Zum 100-jährigen der Baugenossenschaft Münster hat Ulrich Gohl ein Buch verfasst. Eineinhalb Jahre hat er daran gearbeitet, viel Zeit in Archiven verbracht. Das Buch zeigt viele bislang unveröffentlichte Bilder.

MünsterZum besonderen Jubiläum gibt es auch ein besonderes Buch. Autor Ulrich Gohl hat ein interessantes und lesenswertes Werk über 100 Jahre Baugenossenschaft Münster verfasst: „Wohnen. Genossenschaft. Münster a.N.“ Es ist ab Samstag, 22. Juni, dem Tag des Jubiläums, zu erhalten.

Eineinhalb Jahre hat Gohl daran gearbeitet, viel Zeit in Archiven verbracht, aber auch das Genossenschaftsregister im Amtsgericht genutzt. „Da werden die Jahresberichte aufbewahrt“, so Gohl. Und dies sei sehr wichtig und wertvoll gewesen. Bis auf einen gab es dort zu jedem Jahr der Baugenossenschaft Münster einen Bericht. Sehr spannend für Gohl war die Gründungsgeschichte der Baugenossenschaft. „Einige engagierte Bewohner wollten eigentlich damals den kommunalen Wohnungsbau anstoßen.“ Denn da private Bauherrn damals nicht zur Verfügung standen, sollte gemeinnütziger Wohnungsbau angestrebt werden. Die Bauherrschaft sollte die damals noch selbstständige Gemeinde Münster am Neckar übernehmen.

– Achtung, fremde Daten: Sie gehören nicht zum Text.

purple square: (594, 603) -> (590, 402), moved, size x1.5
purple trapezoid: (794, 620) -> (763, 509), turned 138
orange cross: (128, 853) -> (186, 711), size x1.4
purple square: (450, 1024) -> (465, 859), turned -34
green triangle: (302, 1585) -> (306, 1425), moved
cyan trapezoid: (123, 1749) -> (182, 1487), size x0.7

Doch bald stellte sich heraus, dass die Gemeinde keine Neigung verspürte, den Heimstättenbau selbst in die Hand zu nehmen. 60 Personen meldeten sich, die in eine Bauvereinigung eintreten wollten. Am 3. März 1919 wurde im „Lamm“ die Baugenossenschaft Münster gegründet. Den Vorstand bildeten der Vorsitzende Albert Ebert, Stellvertreter und Schriftführer Hermann Unfried, Kassier Albert Wölpert und die beiden Beisitzer Adolf Steichele und Wilhelm Koch. Zum Aufsichtsratsvorsitzenden bestellten die Mitglieder Josef Hirsch.

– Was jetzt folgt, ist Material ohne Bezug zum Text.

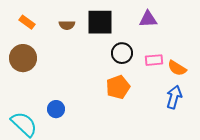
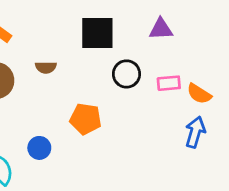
brown semicircle: (67, 25) -> (46, 67), moved
orange pentagon: (118, 87) -> (86, 119), moved, turned 30

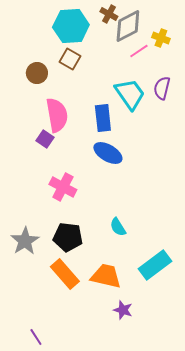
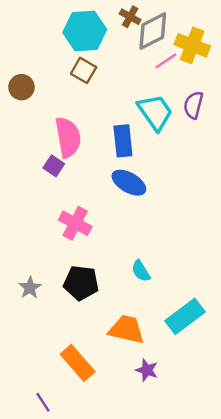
yellow cross: (161, 38) -> (192, 45), size x1.6
brown circle: (37, 73) -> (21, 87), moved
gray star: (25, 241) -> (30, 288), size x0.7
orange rectangle: (65, 274) -> (78, 363), moved

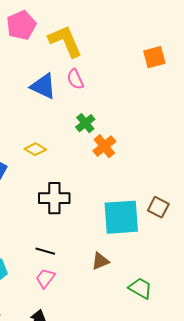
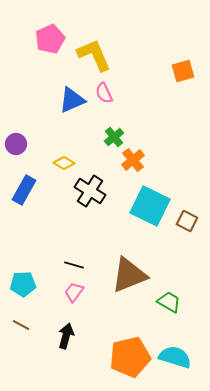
blue triangle: (43, 86) -> (72, 100), turned -48
black cross: (54, 198) -> (90, 191), moved, turned 32
cyan square: (121, 217) -> (150, 206), moved, turned 30
brown triangle: (100, 261) -> (129, 275), size x2.0

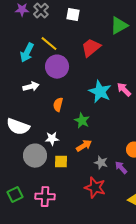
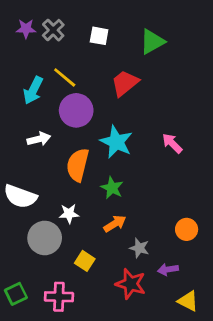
green triangle: (119, 26) -> (152, 42), moved
cyan star: (100, 92) -> (116, 142), moved
orange semicircle: (58, 105) -> (78, 165), size x1.6
yellow square: (61, 162) -> (85, 261), moved, turned 32
purple arrow: (121, 168) -> (168, 270), moved, turned -56

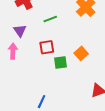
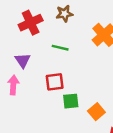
green line: (50, 19) -> (60, 48), turned 32
orange square: (81, 53) -> (96, 112), moved

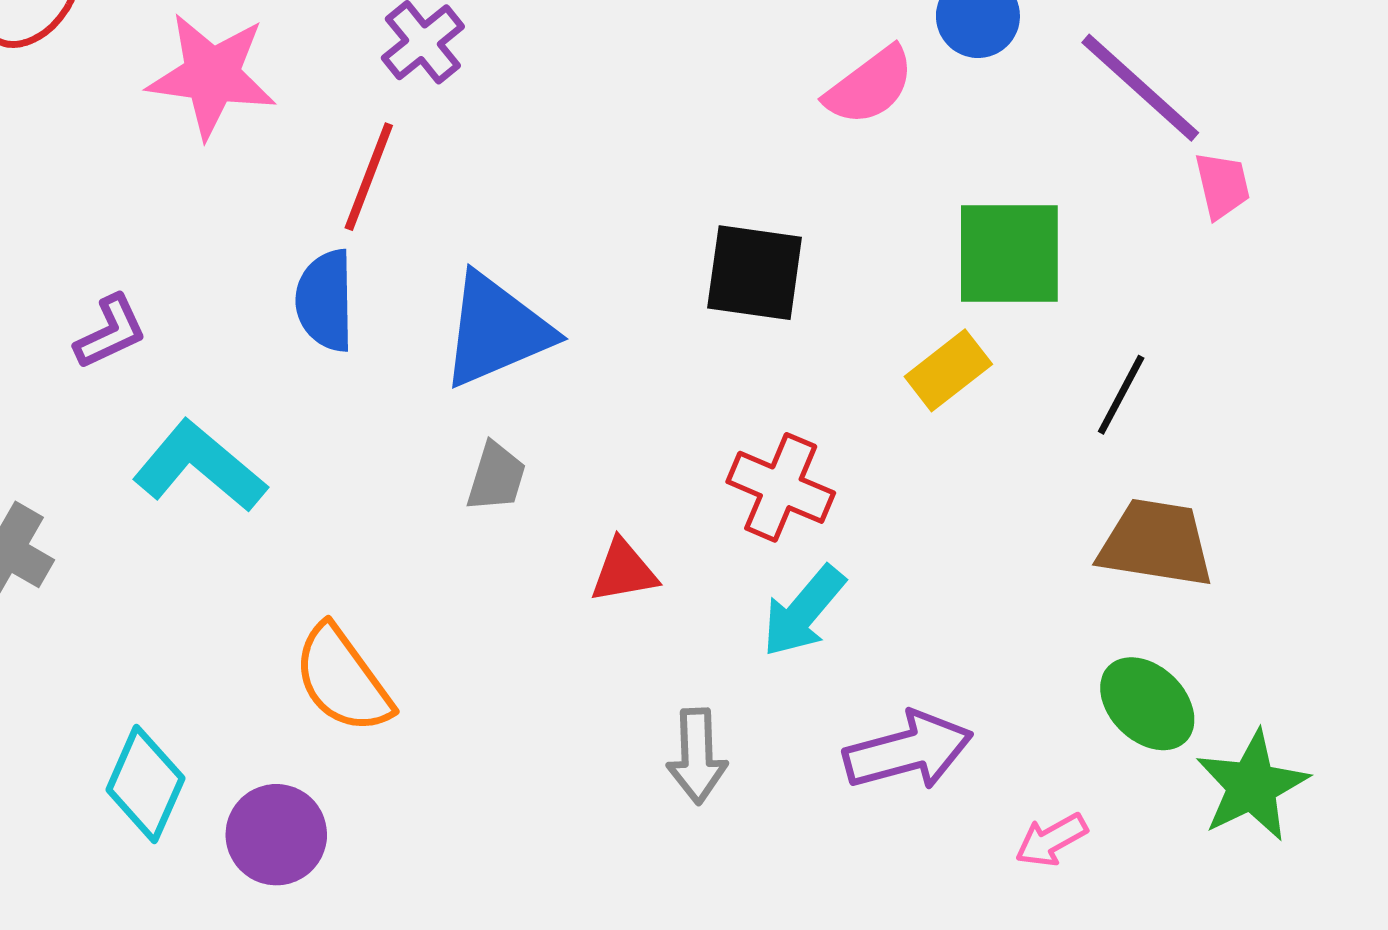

Spannend, so Gohl, sei auch die Zeit der Gleichschaltung 1933 gewesen. Am 5. Juli wurde der Stuttgarter Baumeister Max Blum als Sonderbeauftragter in Münster eingesetzt: „Zur Nachprüfung der Geschäftsgebahrung der Gemeinnützigen Baugenossenschaft Münster und zur kommissarischen Geschäftsführung“. Die Nazis misstrauten den Wirtschaftsbetrieben im Umfeld der Arbeiterbewegung zutiefst; akribisch suchten sie nach Unregelmäßigkeiten in der Geschäftsführung, im Falle von Münster allerdings offenbar vergeblich, schreibt Gohl. Während in größeren Baugenossenschaften führende Köpfe polizeilich und gerichtlich verfolgt wurden, geschah in Münster zunächst nichts. Erst im September 1933 wurde ein Großteil von Vorstandschaft und Aufsichtsrat entlassen, zum Jahresende der Geschäftsführer und SPD-Stadtrat Albert Ebert.

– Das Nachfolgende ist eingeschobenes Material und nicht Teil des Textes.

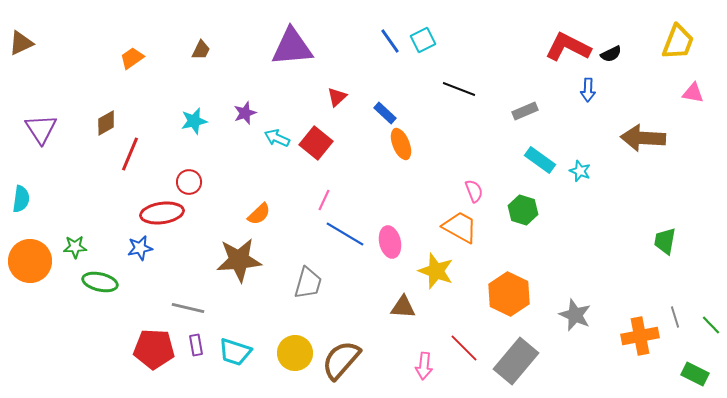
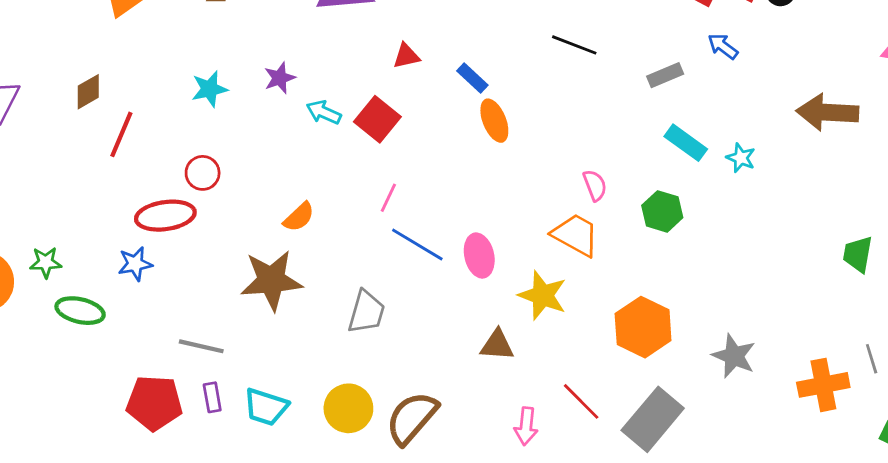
blue arrow: (588, 90) -> (723, 46), moved, turned 125
red triangle: (337, 97) -> (406, 56), turned 30

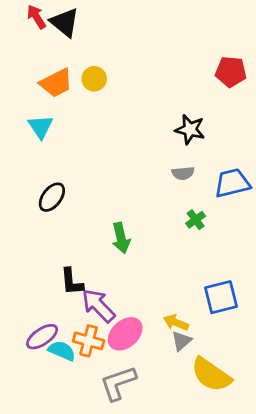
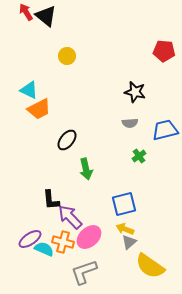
orange trapezoid: (56, 83) -> (39, 109), moved
cyan triangle: (41, 127) -> (29, 90), turned -30
black ellipse: (52, 197) -> (67, 140), moved
blue square: (221, 297) -> (124, 204), moved

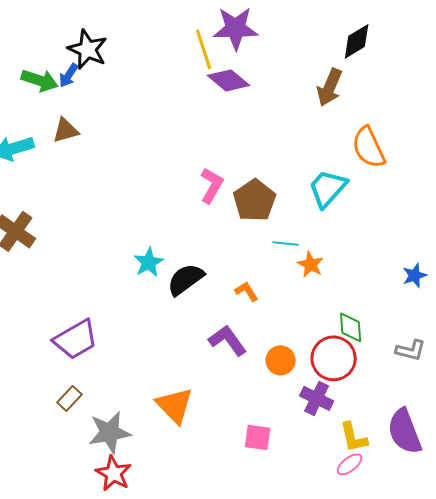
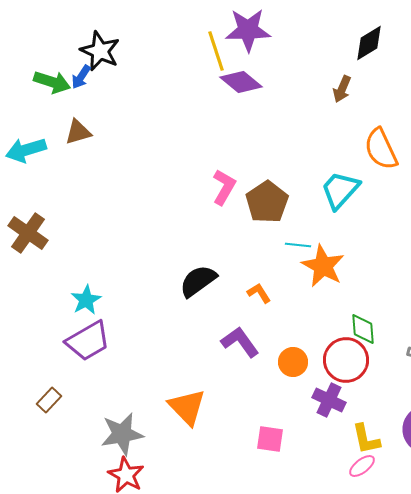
brown arrow: (330, 87) -> (342, 89), size x0.7
cyan star: (149, 262) -> (86, 300), moved
orange star: (311, 264) -> (323, 266), size x1.6
brown rectangle: (70, 398) -> (49, 400), moved

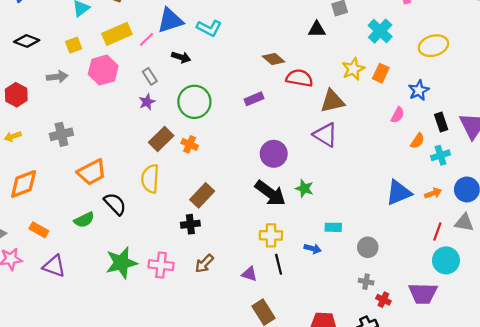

„Hochinteressant und ganz neu für mich war, dass sich in Münster zu Beginn der NS-Zeit eine kommunistische Widerstandsgruppe gründete. Die Gestapo ermittelte zehn „Täter“, von denen einige in Häusern und Wohnungen der hiesigen Baugenossenschaft lebten. Ihr „Verbrechen“: Sie gaben zwischen Juni 1933 und März 1935 oppositionelle Flugblätter, Broschüren und Tarnschriften weiter und sie hörten Radio Moskau. Aufgrund von Denunziationen und Ermittlungen der Gestapo flog die Gruppe Anfang 1938 auf, die meisten Mitglieder kamen in Haft. Gohl konnte deren Gefängnisakten, die jetzt frei sind, in Ludwigsburg einsehen.

Gohl beschreibt im Buch, das viele bisher unveröffentlichte Abbildungen enthält, die Erfolge und Rückschläge, die die Mitglieder, Führungskräfte und Mitarbeiter in 100 Jahren gemeistert haben. Das Buch sollte einen modernen Titel erhalten und nicht einfach „100 Jahre Baugenossenschaft Münster“ heißen.

Ulrich Gohl: „Wohnen. Genossenschaft. Münster a. N.“, Verlag im Ziegelhaus, 128 Seiten, ISBN 978-3-925440-45-8.